Von Seiten des Tierparks selbst liegt zu den jüngsten spezifischen Vorwürfen noch keine detaillierte öffentliche Stellungnahme vor. Allerdings wurde in der Vergangenheit von Medien und dem Tierpark selbst die Methodik von PETA kritisiert. Es wird argumentiert, dass auffälliges Verhalten bei Tieren nicht automatisch ein Beweis für akutes Leid sei und aus früheren Haltungen stammen könne. Zudem wurden PETA-Anzeigen bisweilen als PR-Aktionen bezeichnet, die emotional wirkende Bilder verbreiten, ohne eine unabhängige veterinärmedizinische Untersuchung zu ersetzen. Der Tierpark Hagenbeck hatte sich bereits früher vehement gegen als „rücksichtslose Lügen“ bezeichnete Anschuldigungen von PETA verteidigt.

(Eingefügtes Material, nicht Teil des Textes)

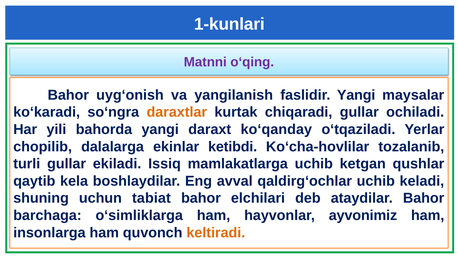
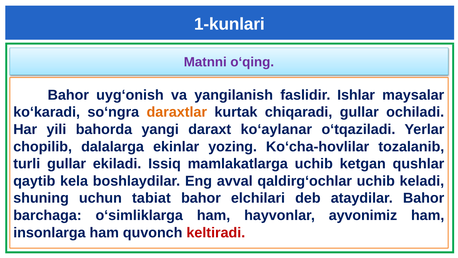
faslidir Yangi: Yangi -> Ishlar
ko‘qanday: ko‘qanday -> ko‘aylanar
ketibdi: ketibdi -> yozing
keltiradi colour: orange -> red
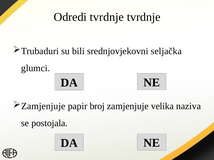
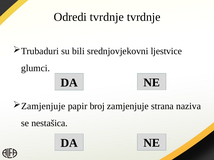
seljačka: seljačka -> ljestvice
velika: velika -> strana
postojala: postojala -> nestašica
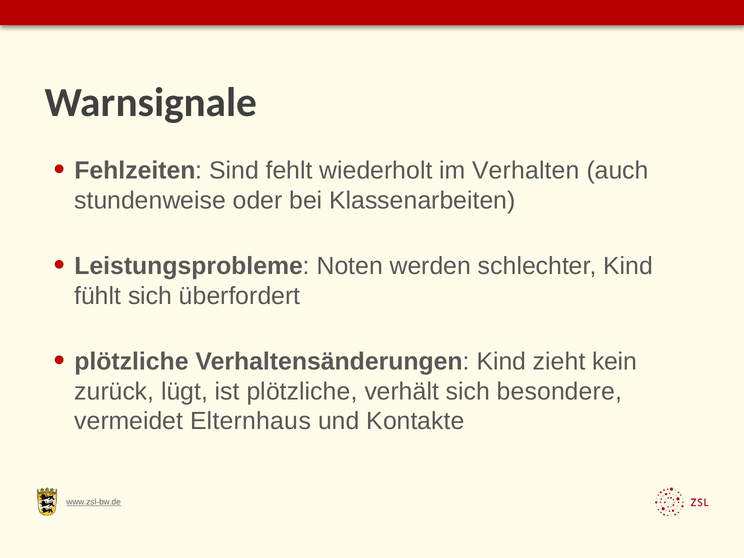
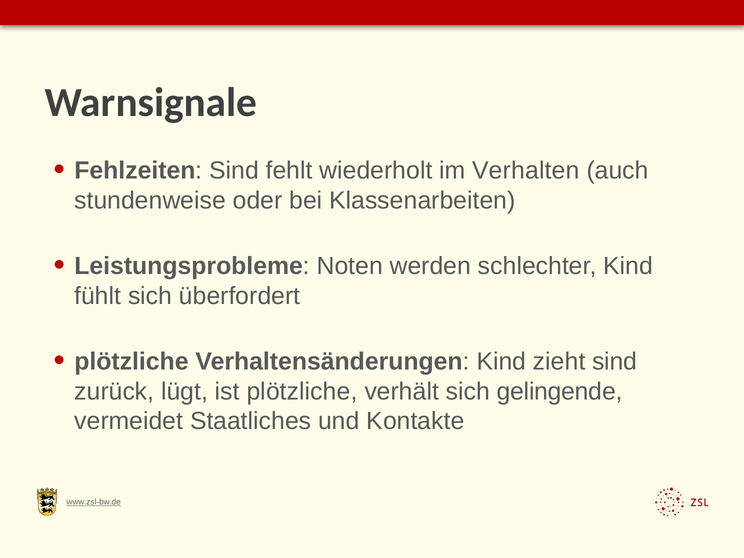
zieht kein: kein -> sind
besondere: besondere -> gelingende
Elternhaus: Elternhaus -> Staatliches
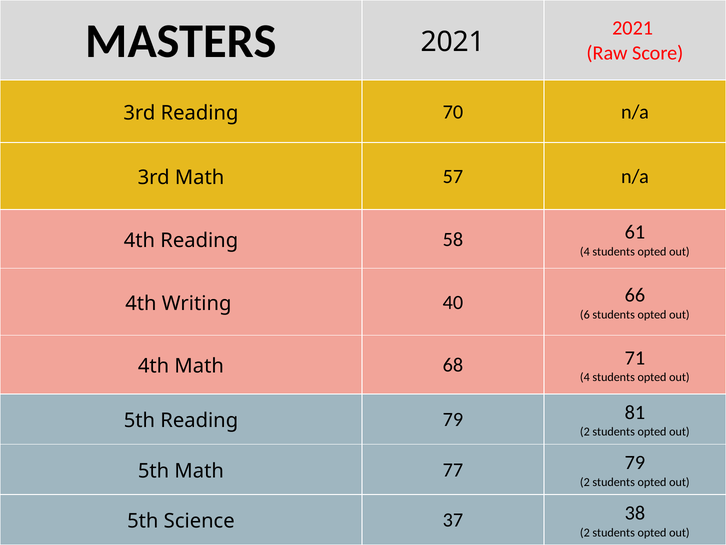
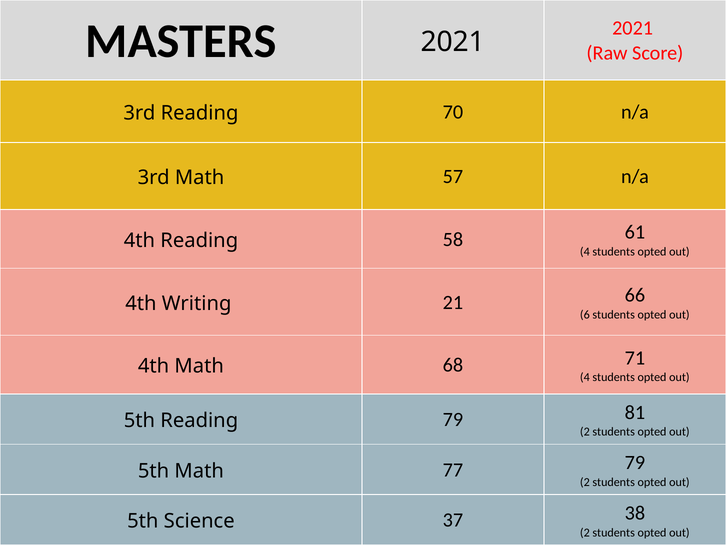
40: 40 -> 21
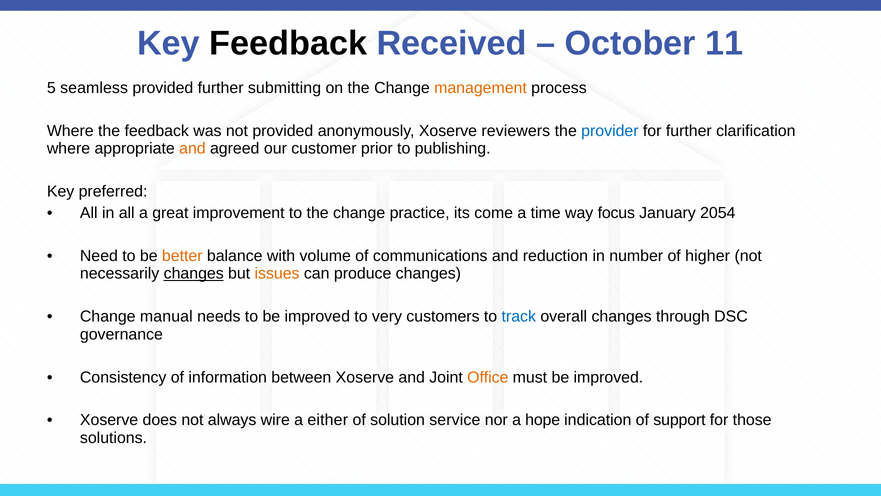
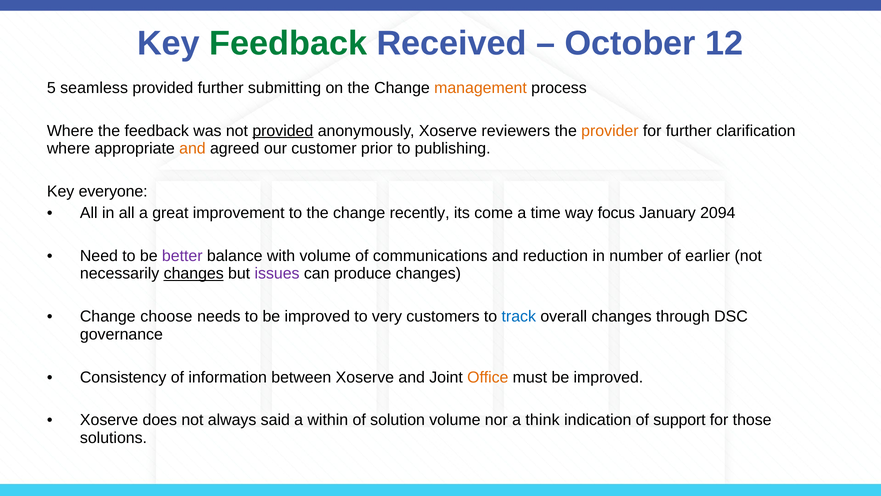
Feedback at (288, 43) colour: black -> green
11: 11 -> 12
provided at (283, 131) underline: none -> present
provider colour: blue -> orange
preferred: preferred -> everyone
practice: practice -> recently
2054: 2054 -> 2094
better colour: orange -> purple
higher: higher -> earlier
issues colour: orange -> purple
manual: manual -> choose
wire: wire -> said
either: either -> within
solution service: service -> volume
hope: hope -> think
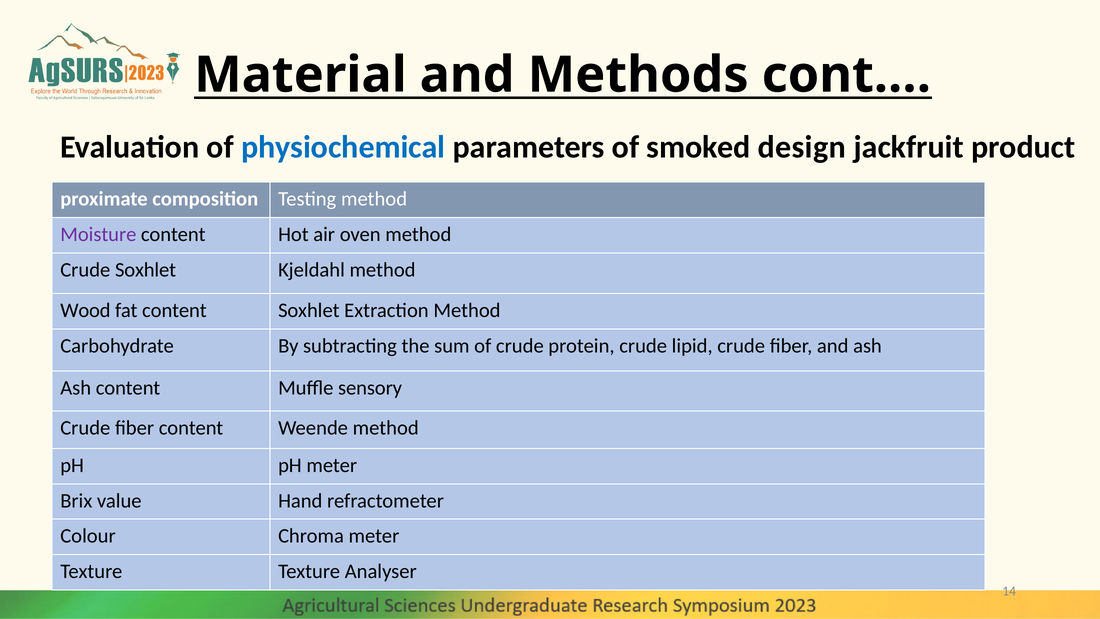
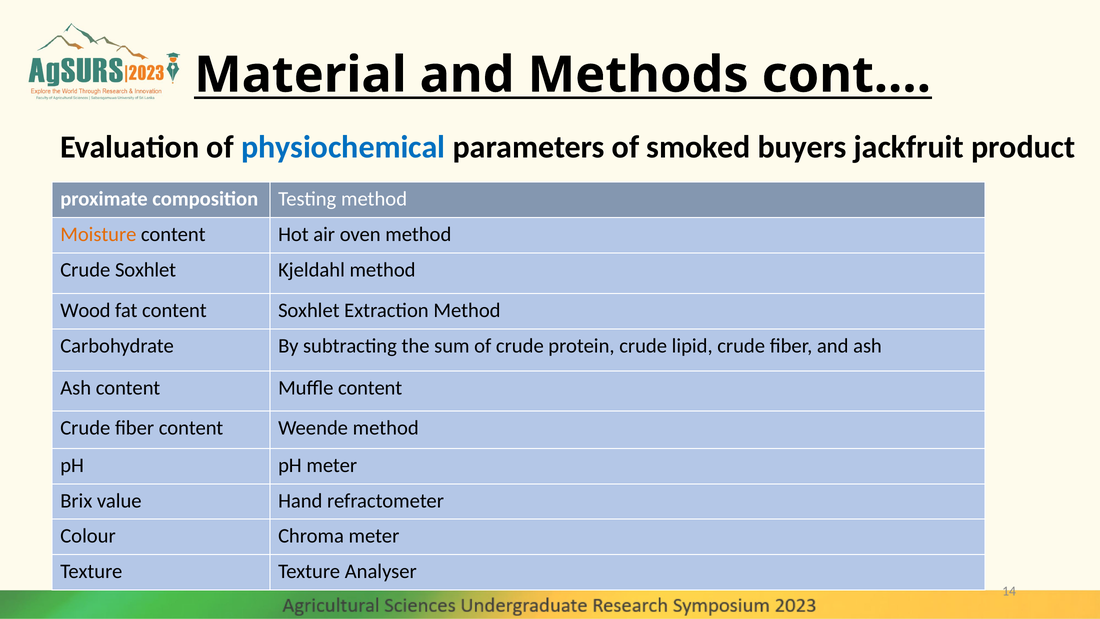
design: design -> buyers
Moisture colour: purple -> orange
Muffle sensory: sensory -> content
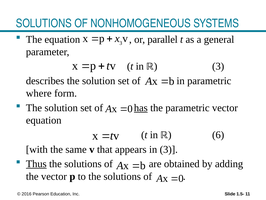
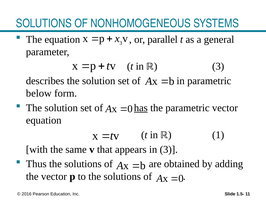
where: where -> below
6: 6 -> 1
Thus underline: present -> none
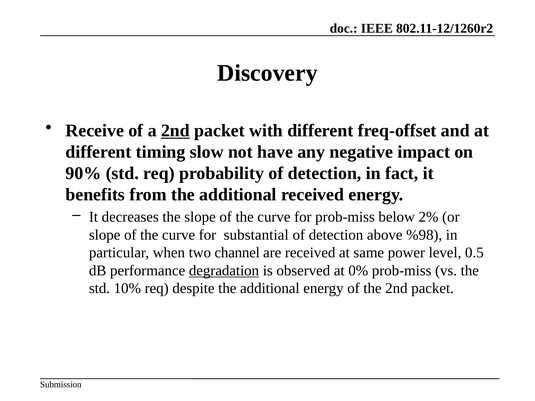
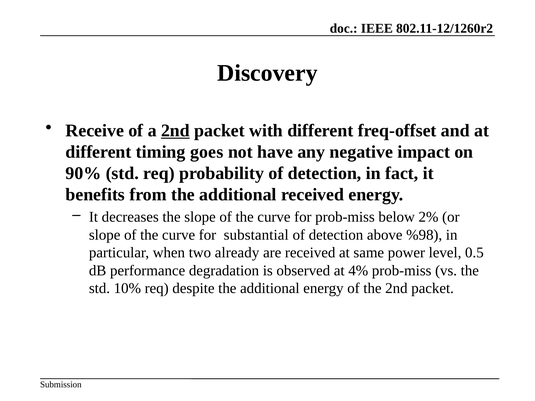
slow: slow -> goes
channel: channel -> already
degradation underline: present -> none
0%: 0% -> 4%
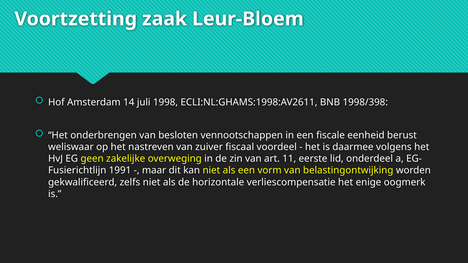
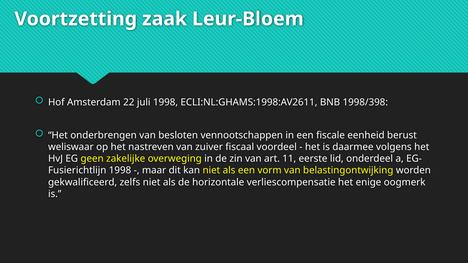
14: 14 -> 22
1991 at (120, 171): 1991 -> 1998
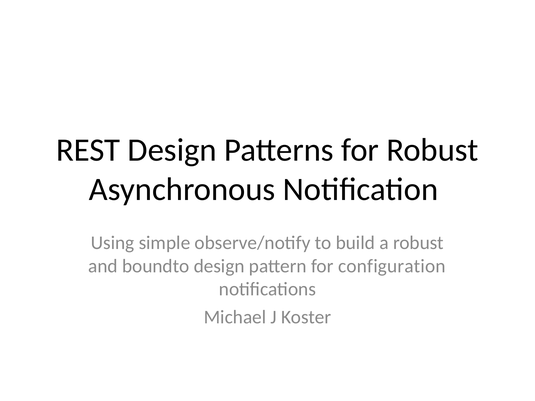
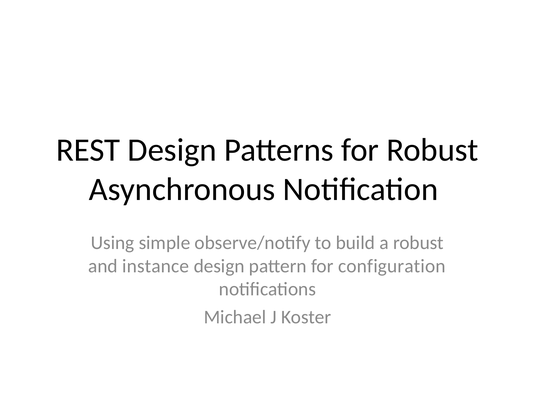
boundto: boundto -> instance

Die nun eingereichte oder angekündigte Strafanzeige wird voraussichtlich eine behördliche Prüfung der Vorwürfe nach sich ziehen. Die öffentliche Diskussion über die Haltungsbedingungen im Tierpark Hagenbeck und die Rolle von Zoos im Allgemeinen bleibt angesichts der wiederkehrenden Kritik von Tierschutzorganisationen und der konträren Positionen ein vielbeachtetes Thema in Hamburg und darüber hinaus.